Spielen um zu leben oder leben um zu spielen?

Als ich gestern und vorgestern mal wieder den Millionären beim Pokern zusah, spielten einige bis in den frühen Morgen. Tom Dwan ("durrr") saß mindestens sechs Stunden an den Tischen, vermutlich aber wesentlich länger. Tom Dwan, das ist der Spieler, der sich nach eigenen Aussagen nie Gedanken darüber gemacht hat, ob er wirklich ein guter Spieler sei. Da alle anderen aber schlecht wären, sei Poker mithin eine gute Methode an Geld zu kommen. Dabei frage ich mich, ob es wirklich nur ums Geld geht. Wenn es darum gegangen wäre, hätte er das Spielen wahrscheinlich längst dran gegeben. Das gewonnene Geld muss ja nicht unbedingt in hyperaggressive Semi-Bluffs investiert werden, die auch nicht in jedem Lehrbuch stehen.

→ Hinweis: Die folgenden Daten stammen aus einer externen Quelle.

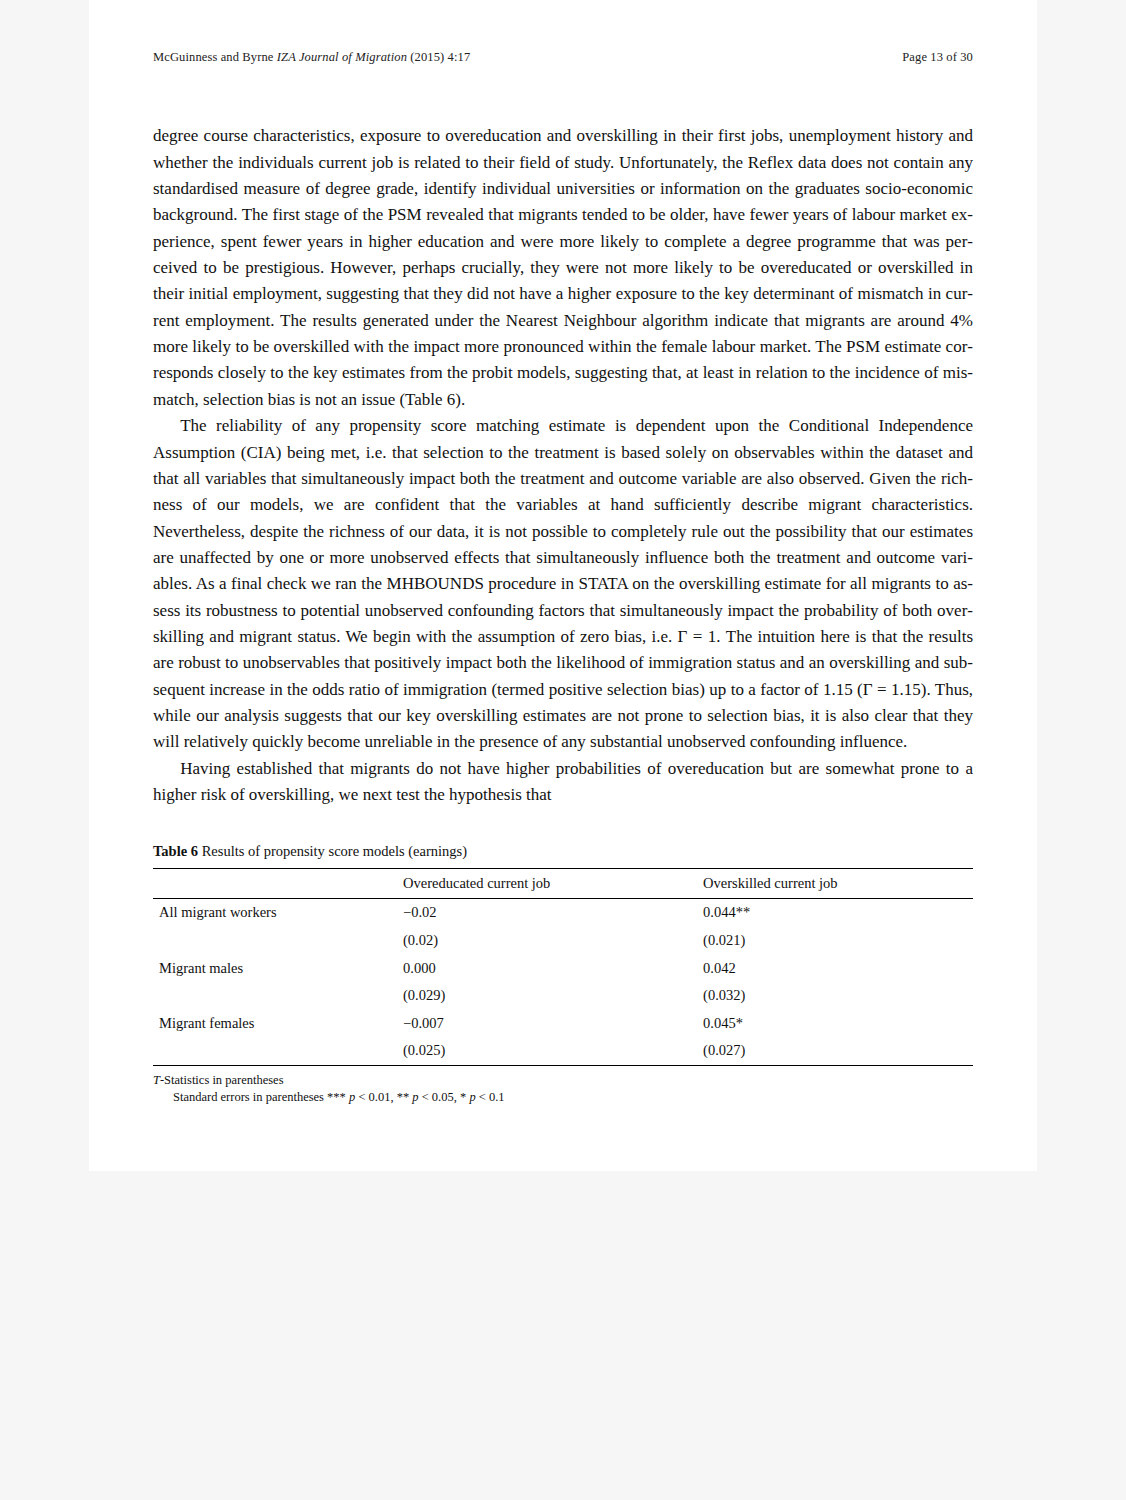McGuinness and Byrne IZA Journal of Migration (2015) 4:17 Page 13 of 30
degree course characteristics, exposure to overeducation and overskilling in their first jobs, unemployment history and whether the individuals current job is related to their field of study. Unfortunately, the Reflex data does not contain any standardised measure of degree grade, identify individual universities or information on the graduates socio-economic background. The first stage of the PSM revealed that migrants tended to be older, have fewer years of labour market experience, spent fewer years in higher education and were more likely to complete a degree programme that was perceived to be prestigious. However, perhaps crucially, they were not more likely to be overeducated or overskilled in their initial employment, suggesting that they did not have a higher exposure to the key determinant of mismatch in current employment. The results generated under the Nearest Neighbour algorithm indicate that migrants are around 4% more likely to be overskilled with the impact more pronounced within the female labour market. The PSM estimate corresponds closely to the key estimates from the probit models, suggesting that, at least in relation to the incidence of mismatch, selection bias is not an issue (Table 6).
The reliability of any propensity score matching estimate is dependent upon the Conditional Independence Assumption (CIA) being met, i.e. that selection to the treatment is based solely on observables within the dataset and that all variables that simultaneously impact both the treatment and outcome variable are also observed. Given the richness of our models, we are confident that the variables at hand sufficiently describe migrant characteristics. Nevertheless, despite the richness of our data, it is not possible to completely rule out the possibility that our estimates are unaffected by one or more unobserved effects that simultaneously influence both the treatment and outcome variables. As a final check we ran the MHBOUNDS procedure in STATA on the overskilling estimate for all migrants to assess its robustness to potential unobserved confounding factors that simultaneously impact the probability of both overskilling and migrant status. We begin with the assumption of zero bias, i.e. Γ = 1. The intuition here is that the results are robust to unobservables that positively impact both the likelihood of immigration status and an overskilling and subsequent increase in the odds ratio of immigration (termed positive selection bias) up to a factor of 1.15 (Γ = 1.15). Thus, while our analysis suggests that our key overskilling estimates are not prone to selection bias, it is also clear that they will relatively quickly become unreliable in the presence of any substantial unobserved confounding influence.
Having established that migrants do not have higher probabilities of overeducation but are somewhat prone to a higher risk of overskilling, we next test the hypothesis that
Table 6 Results of propensity score models (earnings)
| | Overeducated current job | Overskilled current job |
| --- | --- | --- |
| All migrant workers | −0.02 | 0.044** |
| | (0.02) | (0.021) |
| Migrant males | 0.000 | 0.042 |
| | (0.029) | (0.032) |
| Migrant females | −0.007 | 0.045* |
| | (0.025) | (0.027) |
T-Statistics in parentheses
Standard errors in parentheses *** p < 0.01, ** p < 0.05, * p < 0.1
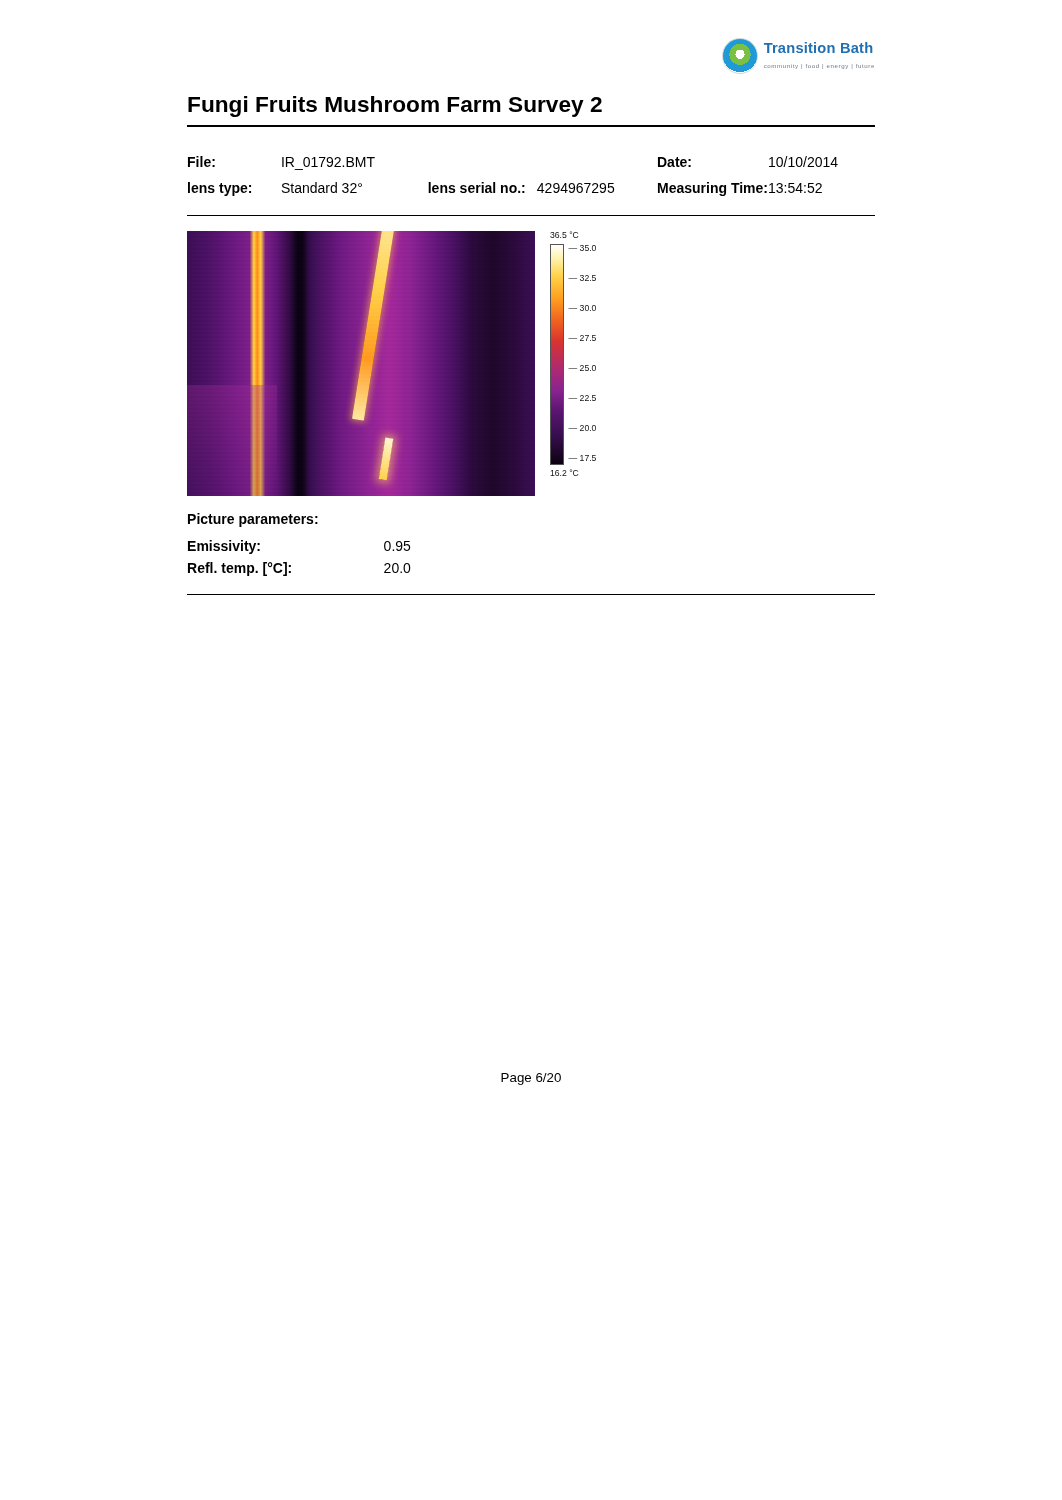Transition Bath
community | food | energy | future
Fungi Fruits Mushroom Farm Survey 2
| File: | IR_01792.BMT | | | Date: | 10/10/2014 |
| lens type: | Standard 32° | lens serial no.: | 4294967295 | Measuring Time: | 13:54:52 |
36.5 °C
35.0 32.5 30.0 27.5 25.0 22.5 20.0 17.5
16.2 °C
Picture parameters:
| Emissivity: | 0.95 |
| Refl. temp. [°C]: | 20.0 |
Page 6/20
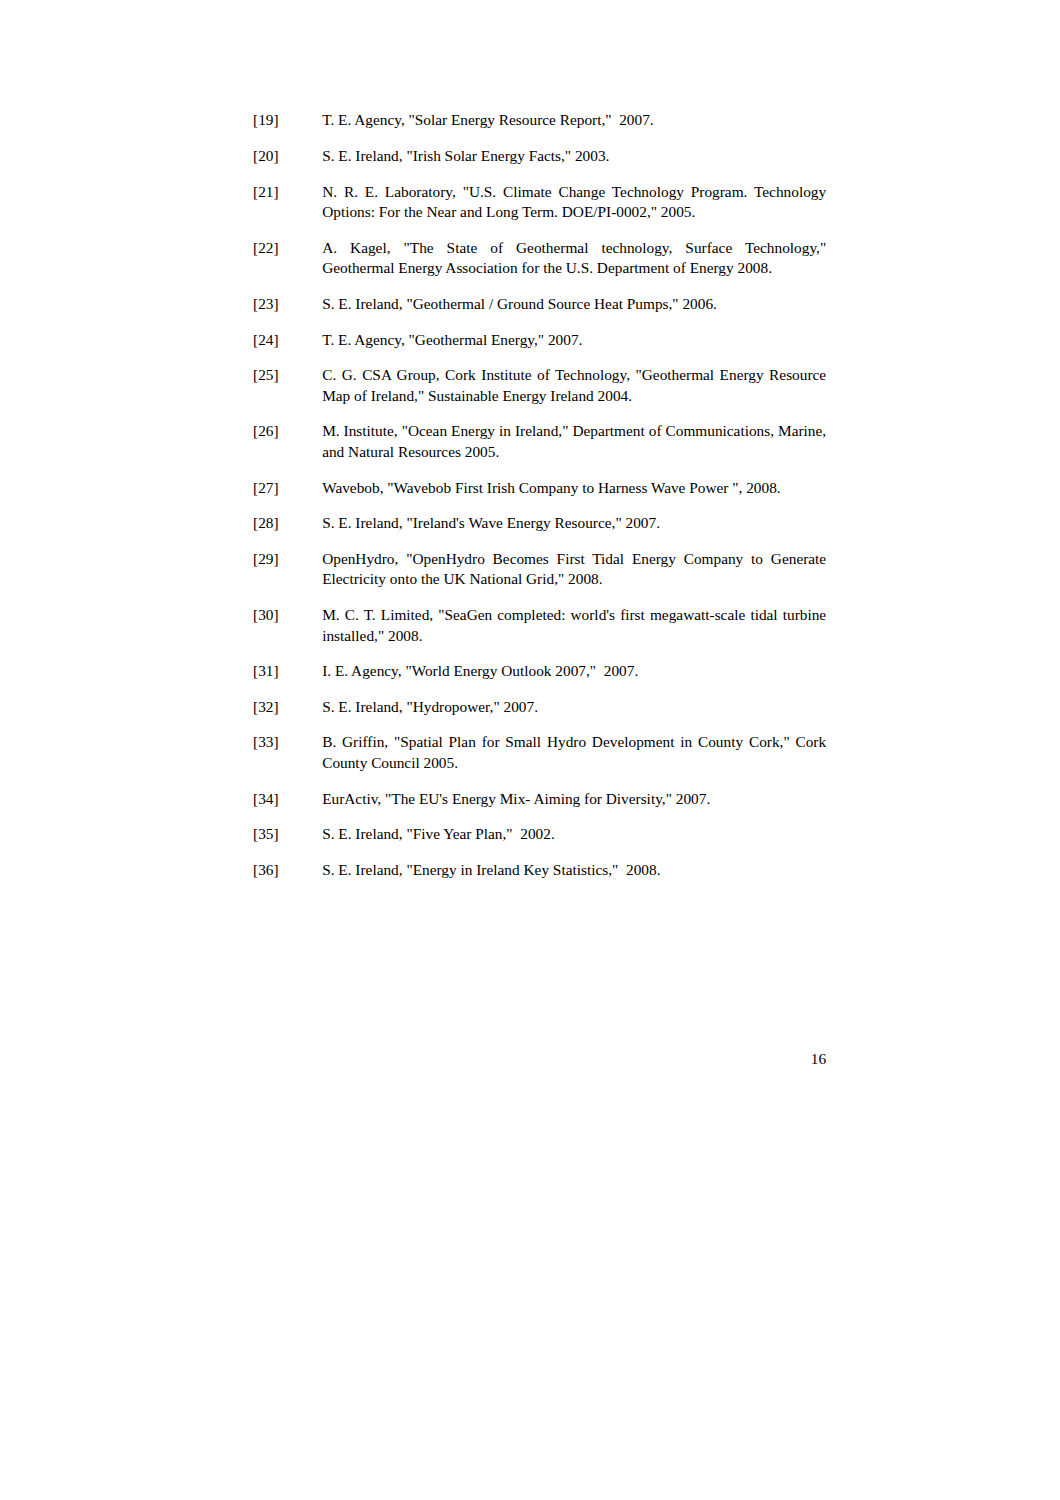[19] T. E. Agency, "Solar Energy Resource Report," 2007.
[20] S. E. Ireland, "Irish Solar Energy Facts," 2003.
[21] N. R. E. Laboratory, "U.S. Climate Change Technology Program. Technology Options: For the Near and Long Term. DOE/PI-0002," 2005.
[22] A. Kagel, "The State of Geothermal technology, Surface Technology," Geothermal Energy Association for the U.S. Department of Energy 2008.
[23] S. E. Ireland, "Geothermal / Ground Source Heat Pumps," 2006.
[24] T. E. Agency, "Geothermal Energy," 2007.
[25] C. G. CSA Group, Cork Institute of Technology, "Geothermal Energy Resource Map of Ireland," Sustainable Energy Ireland 2004.
[26] M. Institute, "Ocean Energy in Ireland," Department of Communications, Marine, and Natural Resources 2005.
[27] Wavebob, "Wavebob First Irish Company to Harness Wave Power ", 2008.
[28] S. E. Ireland, "Ireland's Wave Energy Resource," 2007.
[29] OpenHydro, "OpenHydro Becomes First Tidal Energy Company to Generate Electricity onto the UK National Grid," 2008.
[30] M. C. T. Limited, "SeaGen completed: world's first megawatt-scale tidal turbine installed," 2008.
[31] I. E. Agency, "World Energy Outlook 2007," 2007.
[32] S. E. Ireland, "Hydropower," 2007.
[33] B. Griffin, "Spatial Plan for Small Hydro Development in County Cork," Cork County Council 2005.
[34] EurActiv, "The EU's Energy Mix- Aiming for Diversity," 2007.
[35] S. E. Ireland, "Five Year Plan," 2002.
[36] S. E. Ireland, "Energy in Ireland Key Statistics," 2008.
16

Brian Townsend, noch ein Pokermillionär, gab mal zu Protokoll, dass er wahrscheinlich auch dann Poker spielte, wenn er verlöre. Mit dieser Einstellung ist er vermutlich nicht alleine. Denke nur an die Lottospieler, die seit 30 oder 40 Jahren jeden Samstag ihren Tippschein abgegeben haben. Unterm Strich wird es sich meist nicht gelohnt haben. Mir erscheinen, ehrlich gesagt, selbst Sportwetten als schlechtes Geschäft, schon immer, jetzt aber umso mehr, da ich am Wochenende auf Chelsea gesetzt und damit offenbar das Ende ihre Heimserie eingeleitet habe - 86 Spiele in Folge ungeschlagen. Das Geld kann also nicht allein der Grund für unser Spiel sein. Natürlich hoffen wir auf den großen Gewinn oder den einen langen upswing. Warum auch nicht? Wir fiebern mit und spielen mit Leidenschaft. Verbauen sollten wir uns deswegen nichts. Poker wird für die meisten ein schönes Spiel sein und kein Leben. Womit wir bei den Pokerweisheiten angekommen sind:

Wenn du nur Poker hast, dann hast du gar nichts.

Sagt Daniel Negreanu. Und ich nehme mal an, dass er weiß, wovon er spricht.

Es gibt diese Spielernaturen, die den Eindruck machen als würden sie nur für das Spiel leben, als wäre das Geld zweitrangig, so lange sie nur spielen können. Sie bringen eine enorme Ausdauer mit, und das Internet bietet ihnen beste Voraussetzungen. So wie Bertrand 'ElkY' Grospellier, der am Wochenende das Turnier Festa al Lago 2008 im Bellagio gewonnen hat. Mit dem Preisgeld von weit über einer Million Dollar lässt sich bequem weiterspielen. Und spielen scheint das zu sein, was er schon immer gemacht hat. Bevor er erfolgreich beim Pokern war, hatte er bereits eine Laufbahn als Spieler begonnen - Grospellier spielte professionell StarCraft.

Das ist der Stoff aus dem die Legenden sind. Sie klingen gut, der Erfüllung eines Traums. Aber wie es den Siegern geht, wie es wirklich um sie steht, weiß niemand so genau. Wenn sie wirklich nur das Spiel haben, dann wahrscheinlich nicht so gut.

It's a hard way to make an easy living.

David "Viffer" Peat klang in einem Interview mit Card Player nicht gerade begeistert. Zunächst angelockt vom glamorösen Lebensstil, konstatiert der High-Stakes-Spieler heute: "Poker führt zu einem einsamen Leben"(Via Hard-Boiled Poker wie auch die Idee zu diesem Text). Seine Pokerkarriere hätte er gerne gegen die Chance eingetauscht, noch einmal ein Jahr vor einem möglichen Abschluss in Jura zu stehen. Wäre es so, wer weiß, was er dann sagen würde, vielleicht das Jura einsam machen würde.

Die Kunst besteht vermutlich darin, Poker in dein Leben zu integrieren. Und vor allem sicher zu sein, dass es dein Leben ist, dass du da lebst. Wie immer das auch aussieht.